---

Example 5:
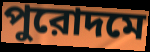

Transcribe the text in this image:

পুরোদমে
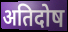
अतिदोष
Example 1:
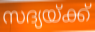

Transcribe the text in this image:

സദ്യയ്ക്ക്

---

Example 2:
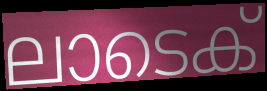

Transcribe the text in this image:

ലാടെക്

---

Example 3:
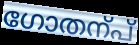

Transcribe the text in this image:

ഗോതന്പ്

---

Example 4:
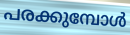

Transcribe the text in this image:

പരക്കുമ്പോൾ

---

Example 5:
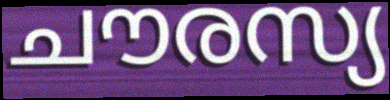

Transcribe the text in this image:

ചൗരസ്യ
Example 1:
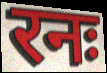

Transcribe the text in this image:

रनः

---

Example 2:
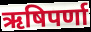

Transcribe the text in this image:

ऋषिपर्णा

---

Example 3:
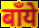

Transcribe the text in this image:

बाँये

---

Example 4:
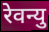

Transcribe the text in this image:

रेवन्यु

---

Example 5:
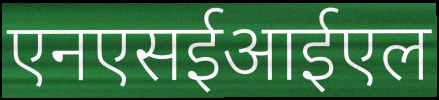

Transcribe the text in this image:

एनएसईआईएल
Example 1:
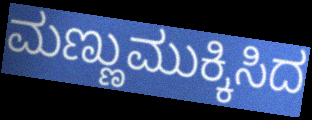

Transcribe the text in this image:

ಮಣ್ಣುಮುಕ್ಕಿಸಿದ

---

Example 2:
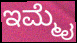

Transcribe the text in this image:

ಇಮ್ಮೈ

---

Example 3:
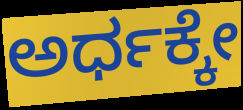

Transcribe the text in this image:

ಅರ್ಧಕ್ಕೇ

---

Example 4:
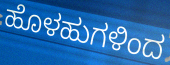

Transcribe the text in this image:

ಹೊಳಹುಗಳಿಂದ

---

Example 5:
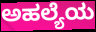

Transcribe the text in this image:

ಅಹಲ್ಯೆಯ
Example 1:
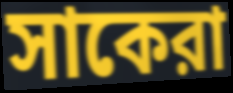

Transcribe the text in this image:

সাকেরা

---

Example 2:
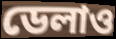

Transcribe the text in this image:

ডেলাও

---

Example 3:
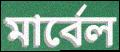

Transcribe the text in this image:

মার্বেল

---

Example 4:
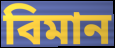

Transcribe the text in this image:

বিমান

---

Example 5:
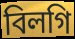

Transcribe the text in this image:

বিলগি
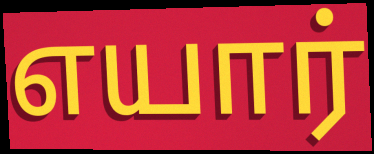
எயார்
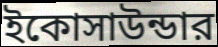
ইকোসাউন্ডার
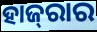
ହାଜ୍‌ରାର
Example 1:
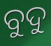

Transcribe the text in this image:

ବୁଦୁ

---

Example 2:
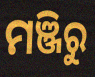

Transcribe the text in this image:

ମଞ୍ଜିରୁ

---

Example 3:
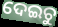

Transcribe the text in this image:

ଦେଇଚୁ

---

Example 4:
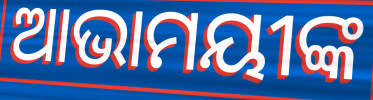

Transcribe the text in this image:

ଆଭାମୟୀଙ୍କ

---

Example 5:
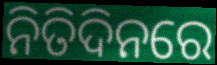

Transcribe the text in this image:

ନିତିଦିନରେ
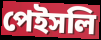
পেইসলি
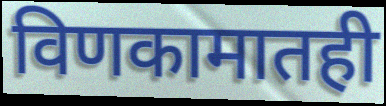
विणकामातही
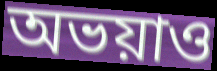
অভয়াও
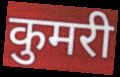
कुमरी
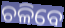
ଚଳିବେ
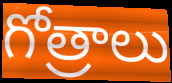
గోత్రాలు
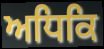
..............................
DIRECTIONS: For this exercise, restate the material exactly and skip every picture.

COMPLETED EXERCISE:
---

Example 5:

Transcribe the text in this image:

পুরোদমে
अतिदोष
Example 1:

Transcribe the text in this image:

സദ്യയ്ക്ക്

---

Example 2:

Transcribe the text in this image:

ലാടെക്

---

Example 3:

Transcribe the text in this image:

ഗോതന്പ്

---

Example 4:

Transcribe the text in this image:

പരക്കുമ്പോൾ

---

Example 5:

Transcribe the text in this image:

ചൗരസ്യ
Example 1:

Transcribe the text in this image:

रनः

---

Example 2:

Transcribe the text in this image:

ऋषिपर्णा

---

Example 3:

Transcribe the text in this image:

बाँये

---

Example 4:

Transcribe the text in this image:

रेवन्यु

---

Example 5:

Transcribe the text in this image:

एनएसईआईएल
Example 1:

Transcribe the text in this image:

ಮಣ್ಣುಮುಕ್ಕಿಸಿದ

---

Example 2:

Transcribe the text in this image:

ಇಮ್ಮೈ

---

Example 3:

Transcribe the text in this image:

ಅರ್ಧಕ್ಕೇ

---

Example 4:

Transcribe the text in this image:

ಹೊಳಹುಗಳಿಂದ

---

Example 5:

Transcribe the text in this image:

ಅಹಲ್ಯೆಯ
Example 1:

Transcribe the text in this image:

সাকেরা

---

Example 2:

Transcribe the text in this image:

ডেলাও

---

Example 3:

Transcribe the text in this image:

মার্বেল

---

Example 4:

Transcribe the text in this image:

বিমান

---

Example 5:

Transcribe the text in this image:

বিলগি
எயார்
ইকোসাউন্ডার
ହାଜ୍‌ରାର
Example 1:

Transcribe the text in this image:

ବୁଦୁ

---

Example 2:

Transcribe the text in this image:

ମଞ୍ଜିରୁ

---

Example 3:

Transcribe the text in this image:

ଦେଇଚୁ

---

Example 4:

Transcribe the text in this image:

ଆଭାମୟୀଙ୍କ

---

Example 5:

Transcribe the text in this image:

ନିତିଦିନରେ
পেইসলি
विणकामातही
অভয়াও
कुमरी
ଚଳିବେ
గోత్రాలు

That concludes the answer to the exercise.